Au poids de la situation s’ajoute celui de nos pas, lents, lourds dans les locaux lunaires de la WSA, et c’est avec cette lenteur, imposée par notre combinaison, que nous découvrons petit à petit les événements de l’an 2054. Au fil des notes, des e-mails, des journaux de bord vocaux, des salles où le temps semble s’être arrêté, des enregistrements holographiques, se dessinent devant nous l’histoire d’un drame aux conséquences cataclysmiques. Au fur et à mesure de notre avancée, les données recueillies se placent dans une narration à échelle humaine mais dont la chaîne de causalité s’étend à notre espèce… sur deux astres.

Il y a de la tristesse et de l’inéluctabilité dans ce récit passé qui se déroule sous nos yeux. Et la solitude de notre aventure, nous rend vite indispensable ce pauvre ASE (petit robot volant, au design rappelant Wheatley de Portal 2, mais en muet) comme seul témoin de nos découvertes, et seule présence sur qui nous appuyer quand le poids des événements passés qui nous sont contés devient trop lourd.

Wilson ?

Porté par un sound design maîtrisé, Deliver Us The Moon profite aussi de la bande son de Sander van Zanten, qui potentialise l’expérience de jeu et l’immersion. Il y a du Subnautica, du Philip Glass, et même du Hans Zimmer version Interstellar dans l’ambiance musicale du jeu (cette dernière inspiration est reconnue et sans équivoque avec le morceau Go Gentle Into the Night, référence directe au poème de Dylan Thomas, Do not go gentle into that good night, mentionné et récité dans le film de Christopher Nolan). Discrète, elle porte une ambiance qui est clairement la plus grande réussite du jeu, tout en sachant s’effacer quand les évènements l’imposent. Pour rester côté sonore, Deliver Us The Moon possède un doublage français de grande qualité, indispensable à sa narration.

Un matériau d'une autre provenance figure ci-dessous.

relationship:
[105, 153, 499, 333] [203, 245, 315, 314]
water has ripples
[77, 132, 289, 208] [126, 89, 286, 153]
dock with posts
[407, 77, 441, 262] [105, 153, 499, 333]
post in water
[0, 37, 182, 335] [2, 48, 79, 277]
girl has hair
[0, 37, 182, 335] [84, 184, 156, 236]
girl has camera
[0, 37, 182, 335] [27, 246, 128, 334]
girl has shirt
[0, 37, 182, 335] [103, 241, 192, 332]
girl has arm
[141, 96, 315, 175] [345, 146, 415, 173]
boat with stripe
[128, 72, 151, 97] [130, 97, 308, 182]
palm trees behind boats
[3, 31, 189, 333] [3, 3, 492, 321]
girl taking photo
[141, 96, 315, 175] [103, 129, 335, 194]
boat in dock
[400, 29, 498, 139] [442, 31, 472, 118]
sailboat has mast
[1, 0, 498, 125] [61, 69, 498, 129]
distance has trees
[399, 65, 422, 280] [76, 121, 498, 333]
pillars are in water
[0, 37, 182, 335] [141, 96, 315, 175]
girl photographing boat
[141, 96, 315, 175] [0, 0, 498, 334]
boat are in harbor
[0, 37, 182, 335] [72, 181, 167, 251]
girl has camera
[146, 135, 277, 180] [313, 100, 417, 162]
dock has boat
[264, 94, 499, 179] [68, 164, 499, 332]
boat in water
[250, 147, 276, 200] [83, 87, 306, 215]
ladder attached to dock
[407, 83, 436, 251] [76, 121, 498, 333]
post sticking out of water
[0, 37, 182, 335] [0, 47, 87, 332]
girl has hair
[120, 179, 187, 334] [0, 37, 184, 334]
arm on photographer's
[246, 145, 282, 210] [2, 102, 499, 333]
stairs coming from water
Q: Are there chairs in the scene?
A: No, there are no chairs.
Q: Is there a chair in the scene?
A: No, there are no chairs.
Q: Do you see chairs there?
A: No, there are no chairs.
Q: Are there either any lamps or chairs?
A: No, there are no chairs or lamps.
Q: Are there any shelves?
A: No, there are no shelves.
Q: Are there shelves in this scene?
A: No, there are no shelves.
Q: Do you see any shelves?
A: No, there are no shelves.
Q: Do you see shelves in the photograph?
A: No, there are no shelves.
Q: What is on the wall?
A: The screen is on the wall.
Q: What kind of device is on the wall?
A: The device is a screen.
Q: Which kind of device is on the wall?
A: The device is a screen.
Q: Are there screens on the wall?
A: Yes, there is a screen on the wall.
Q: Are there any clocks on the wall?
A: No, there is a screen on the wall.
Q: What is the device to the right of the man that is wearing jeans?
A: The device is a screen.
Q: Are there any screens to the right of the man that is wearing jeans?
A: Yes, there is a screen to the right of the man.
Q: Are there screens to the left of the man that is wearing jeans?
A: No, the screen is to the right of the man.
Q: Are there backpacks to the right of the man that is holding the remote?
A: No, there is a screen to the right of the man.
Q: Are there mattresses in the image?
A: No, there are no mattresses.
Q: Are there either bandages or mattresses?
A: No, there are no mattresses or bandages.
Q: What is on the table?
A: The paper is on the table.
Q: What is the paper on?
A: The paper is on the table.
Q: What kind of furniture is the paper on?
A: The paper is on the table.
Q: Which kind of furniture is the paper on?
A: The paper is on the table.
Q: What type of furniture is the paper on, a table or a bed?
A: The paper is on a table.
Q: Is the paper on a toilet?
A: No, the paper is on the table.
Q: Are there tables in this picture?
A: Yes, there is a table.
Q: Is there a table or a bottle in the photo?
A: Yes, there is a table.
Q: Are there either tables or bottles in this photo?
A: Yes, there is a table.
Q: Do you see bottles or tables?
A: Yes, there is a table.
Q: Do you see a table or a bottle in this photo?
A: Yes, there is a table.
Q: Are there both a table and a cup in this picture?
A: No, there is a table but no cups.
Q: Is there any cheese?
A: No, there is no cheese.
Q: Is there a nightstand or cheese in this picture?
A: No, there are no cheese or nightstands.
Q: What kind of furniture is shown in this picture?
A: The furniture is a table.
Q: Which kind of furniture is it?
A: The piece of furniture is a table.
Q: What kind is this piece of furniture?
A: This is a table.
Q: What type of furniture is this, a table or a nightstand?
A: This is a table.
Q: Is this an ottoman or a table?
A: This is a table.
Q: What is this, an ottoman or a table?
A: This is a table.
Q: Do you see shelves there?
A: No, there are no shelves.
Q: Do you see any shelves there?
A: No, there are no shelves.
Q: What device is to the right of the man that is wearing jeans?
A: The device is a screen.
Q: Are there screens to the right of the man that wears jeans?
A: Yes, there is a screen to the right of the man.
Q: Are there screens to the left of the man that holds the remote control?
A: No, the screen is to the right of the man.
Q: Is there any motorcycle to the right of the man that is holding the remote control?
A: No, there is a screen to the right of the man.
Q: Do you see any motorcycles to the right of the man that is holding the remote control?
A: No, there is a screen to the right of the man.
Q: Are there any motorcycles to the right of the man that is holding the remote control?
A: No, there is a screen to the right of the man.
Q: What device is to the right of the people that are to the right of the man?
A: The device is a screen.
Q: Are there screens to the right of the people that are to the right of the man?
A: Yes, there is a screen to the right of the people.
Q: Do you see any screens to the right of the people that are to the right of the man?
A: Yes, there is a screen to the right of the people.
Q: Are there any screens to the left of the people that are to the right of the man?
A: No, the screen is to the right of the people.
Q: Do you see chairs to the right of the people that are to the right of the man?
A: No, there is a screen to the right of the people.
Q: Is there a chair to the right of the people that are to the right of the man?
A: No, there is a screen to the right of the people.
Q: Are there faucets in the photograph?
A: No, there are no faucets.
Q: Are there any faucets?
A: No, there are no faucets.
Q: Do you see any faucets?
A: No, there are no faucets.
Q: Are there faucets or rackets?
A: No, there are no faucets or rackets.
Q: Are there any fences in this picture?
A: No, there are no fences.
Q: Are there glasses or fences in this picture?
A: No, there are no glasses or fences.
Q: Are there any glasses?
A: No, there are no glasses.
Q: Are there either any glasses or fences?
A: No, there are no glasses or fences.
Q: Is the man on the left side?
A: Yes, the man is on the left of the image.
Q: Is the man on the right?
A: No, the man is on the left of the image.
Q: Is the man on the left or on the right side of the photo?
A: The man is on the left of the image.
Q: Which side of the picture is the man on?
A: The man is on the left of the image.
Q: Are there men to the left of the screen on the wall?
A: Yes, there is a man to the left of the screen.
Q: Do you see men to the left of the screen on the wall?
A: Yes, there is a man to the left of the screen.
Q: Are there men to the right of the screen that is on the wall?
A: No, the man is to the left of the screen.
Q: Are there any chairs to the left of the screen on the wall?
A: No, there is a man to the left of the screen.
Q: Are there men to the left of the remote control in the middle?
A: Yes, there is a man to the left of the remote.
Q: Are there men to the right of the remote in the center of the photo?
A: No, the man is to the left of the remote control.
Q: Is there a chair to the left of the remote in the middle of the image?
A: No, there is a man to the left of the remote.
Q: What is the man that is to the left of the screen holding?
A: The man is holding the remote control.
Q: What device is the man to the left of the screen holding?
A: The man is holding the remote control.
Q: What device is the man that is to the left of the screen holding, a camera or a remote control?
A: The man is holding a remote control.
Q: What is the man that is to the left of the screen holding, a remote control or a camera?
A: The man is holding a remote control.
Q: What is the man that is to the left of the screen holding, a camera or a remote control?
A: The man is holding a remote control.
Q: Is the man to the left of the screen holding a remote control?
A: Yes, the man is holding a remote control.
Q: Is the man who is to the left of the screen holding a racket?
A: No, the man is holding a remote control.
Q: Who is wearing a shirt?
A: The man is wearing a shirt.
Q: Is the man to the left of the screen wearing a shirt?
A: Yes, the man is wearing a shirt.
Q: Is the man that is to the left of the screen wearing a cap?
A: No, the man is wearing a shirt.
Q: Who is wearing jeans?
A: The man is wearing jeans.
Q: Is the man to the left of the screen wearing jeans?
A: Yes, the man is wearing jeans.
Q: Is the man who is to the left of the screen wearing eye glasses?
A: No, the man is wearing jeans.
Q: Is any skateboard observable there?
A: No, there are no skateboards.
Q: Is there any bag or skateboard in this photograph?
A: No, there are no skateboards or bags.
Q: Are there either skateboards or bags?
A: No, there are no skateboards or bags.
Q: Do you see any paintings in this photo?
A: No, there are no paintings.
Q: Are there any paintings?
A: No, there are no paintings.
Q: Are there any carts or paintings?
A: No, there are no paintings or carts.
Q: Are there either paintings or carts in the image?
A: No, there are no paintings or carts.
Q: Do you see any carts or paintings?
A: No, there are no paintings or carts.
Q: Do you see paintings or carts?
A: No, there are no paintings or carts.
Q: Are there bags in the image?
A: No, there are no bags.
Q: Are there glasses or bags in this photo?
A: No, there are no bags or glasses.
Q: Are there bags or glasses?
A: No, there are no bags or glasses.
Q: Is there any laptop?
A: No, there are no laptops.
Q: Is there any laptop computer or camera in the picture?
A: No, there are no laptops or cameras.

Si la technique peut parfois paraître maladroite, elle s’en tire avec les honneurs au regard du contexte et du budget du titre. Le premier jeu de KeokeN Interactive sait pallier ses limites en ne se prenant jamais pour ce qu’il n’est pas. Il maîtrise son espace et sa physique, son aménagement, son rythme, son ambiance, sa narration et son propos. Il offre 6h d’aventure agréable sans jamais réinventer son genre ou se poser en parangon de son propos. Deliver Us The Moon est de ces jeux dont on n’attend pas beaucoup et qui en profite pour s’imposer en bonne surprise. L’attente n’est désormais plus la même pour Deliver Us Mars, sa suite, sortie ce 2 février. Mais au regard du premier jeu de la licence, c’est sans trop d’hésitation que je vais me plonger dans le nouveau titre de KeokeN Interactive.